* _TASK REQUIREMENTS_
1. Answer these questions using the text about South Dakota Highway 65:
(a) Where does the highway begin?
(b) By what year were the two northern segments connected?
(c) In 1929, what was the segment south of US 16 re-designated as?
2. Carry on the text about South Dakota Highway 65, starting after its last sentence.

* _TEXT FOR ANALYSIS_
_ _ _ _

Highway in South Dakota

South Dakota Highway 65 (SD 65) is a state route in north-central region of the U.S. state of South Dakota. It begins at U.S. Highway 212 east of Dupree, then runs northerly to the North Dakota border near McIntosh, where it continues as North Dakota Highway 31. It is about 68 mi in length.

==History==
When first designated in the 1920s, South Dakota 65 consisted of three segments, one stretching from the North Dakota border to the Grand River, one from an intersection with South Dakota Highway 18 in Isabel to an intersection with US 212 in Dupree, and the final segment stretching from US 16 in Kadoka to the Nebraska border south of Martin.

Construction of a new road led to the connection of the two northern segments by 1932. The segment south of US 16 was re-designated as an extension of South Dakota Highway 63 in 1929.

_ _ _ _

* _LISTED RECORDS_
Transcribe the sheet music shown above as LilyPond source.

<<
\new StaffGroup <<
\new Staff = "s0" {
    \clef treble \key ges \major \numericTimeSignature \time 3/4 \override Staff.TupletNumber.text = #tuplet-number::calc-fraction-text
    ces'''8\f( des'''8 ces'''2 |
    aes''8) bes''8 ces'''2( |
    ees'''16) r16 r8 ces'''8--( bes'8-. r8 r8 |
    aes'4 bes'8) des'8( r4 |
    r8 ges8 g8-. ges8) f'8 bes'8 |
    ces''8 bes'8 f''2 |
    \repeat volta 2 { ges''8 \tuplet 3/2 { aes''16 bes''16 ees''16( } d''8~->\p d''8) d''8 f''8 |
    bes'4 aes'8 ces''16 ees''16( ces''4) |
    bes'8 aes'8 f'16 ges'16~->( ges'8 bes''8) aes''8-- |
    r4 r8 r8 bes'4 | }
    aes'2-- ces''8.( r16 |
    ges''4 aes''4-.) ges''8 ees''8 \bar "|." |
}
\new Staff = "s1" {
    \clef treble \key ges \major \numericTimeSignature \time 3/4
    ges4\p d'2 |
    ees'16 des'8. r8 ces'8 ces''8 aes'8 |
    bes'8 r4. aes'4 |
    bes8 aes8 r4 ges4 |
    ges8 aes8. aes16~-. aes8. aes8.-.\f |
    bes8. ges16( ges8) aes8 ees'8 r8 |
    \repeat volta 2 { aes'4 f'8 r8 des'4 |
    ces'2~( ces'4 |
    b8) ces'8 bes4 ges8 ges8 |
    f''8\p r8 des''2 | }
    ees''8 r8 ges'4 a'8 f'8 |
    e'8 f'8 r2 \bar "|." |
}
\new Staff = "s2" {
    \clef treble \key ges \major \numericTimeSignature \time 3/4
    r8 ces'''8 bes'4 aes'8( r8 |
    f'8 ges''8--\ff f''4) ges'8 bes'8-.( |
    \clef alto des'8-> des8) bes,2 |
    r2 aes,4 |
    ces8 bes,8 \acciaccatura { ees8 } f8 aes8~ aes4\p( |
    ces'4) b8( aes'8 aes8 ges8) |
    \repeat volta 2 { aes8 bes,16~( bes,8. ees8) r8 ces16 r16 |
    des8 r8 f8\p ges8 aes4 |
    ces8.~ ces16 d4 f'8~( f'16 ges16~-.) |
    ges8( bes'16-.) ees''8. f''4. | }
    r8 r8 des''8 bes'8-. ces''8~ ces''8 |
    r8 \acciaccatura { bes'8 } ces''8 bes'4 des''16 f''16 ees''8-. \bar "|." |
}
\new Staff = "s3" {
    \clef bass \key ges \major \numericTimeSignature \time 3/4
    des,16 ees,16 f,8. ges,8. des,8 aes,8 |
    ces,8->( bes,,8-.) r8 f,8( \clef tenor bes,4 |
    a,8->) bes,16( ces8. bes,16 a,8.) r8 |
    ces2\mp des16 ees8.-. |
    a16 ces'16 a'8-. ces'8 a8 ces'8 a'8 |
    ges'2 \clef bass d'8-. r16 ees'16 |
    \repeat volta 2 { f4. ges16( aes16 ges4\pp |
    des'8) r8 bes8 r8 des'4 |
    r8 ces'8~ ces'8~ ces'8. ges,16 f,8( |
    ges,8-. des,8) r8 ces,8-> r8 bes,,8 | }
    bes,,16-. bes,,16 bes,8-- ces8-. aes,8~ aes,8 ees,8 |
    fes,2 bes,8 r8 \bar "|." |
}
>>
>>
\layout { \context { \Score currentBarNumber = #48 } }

_ _ _ _

* _ANSWERS BY TASK_
1.
(a) At U.S. Highway 212 east of Dupree.
(b) By 1932.
(c) An extension of South Dakota Highway 63.

2.
==Major intersections==

| County | Location | mi | km | Destinations | Notes |
| Ziebach | ​ | 0.000 | 0.000 | US 212 – Dupree, Eagle Butte |  |
| Ziebach–Dewey county line | ​ | 25.190 | 40.539 | SD 20 west – Glad Valley | Southern end of SD 20 concurrency |
| Dewey | Isabel | 28.670 | 46.140 | SD 20 east – Timber Lake | Northern end of SD 20 concurrency |
| Corson | ​ | 66.054 | 106.304 | US 12 east – McLaughlin | Southern end of US 12 concurrency |
| ​ | 69.560 | 111.946 | US 12 west – Lemmon | Northern end of US 12 concurrency |
| ​ | 70.845 | 114.014 | ND 31 north – Raleigh, Mandan | Continuation into North Dakota |
1.000 mi = 1.609 km; 1.000 km = 0.621 mi Concurrency terminus;

==Legal definition==
The route of SD 65 is defined in South Dakota Codified Laws § 31-4-174.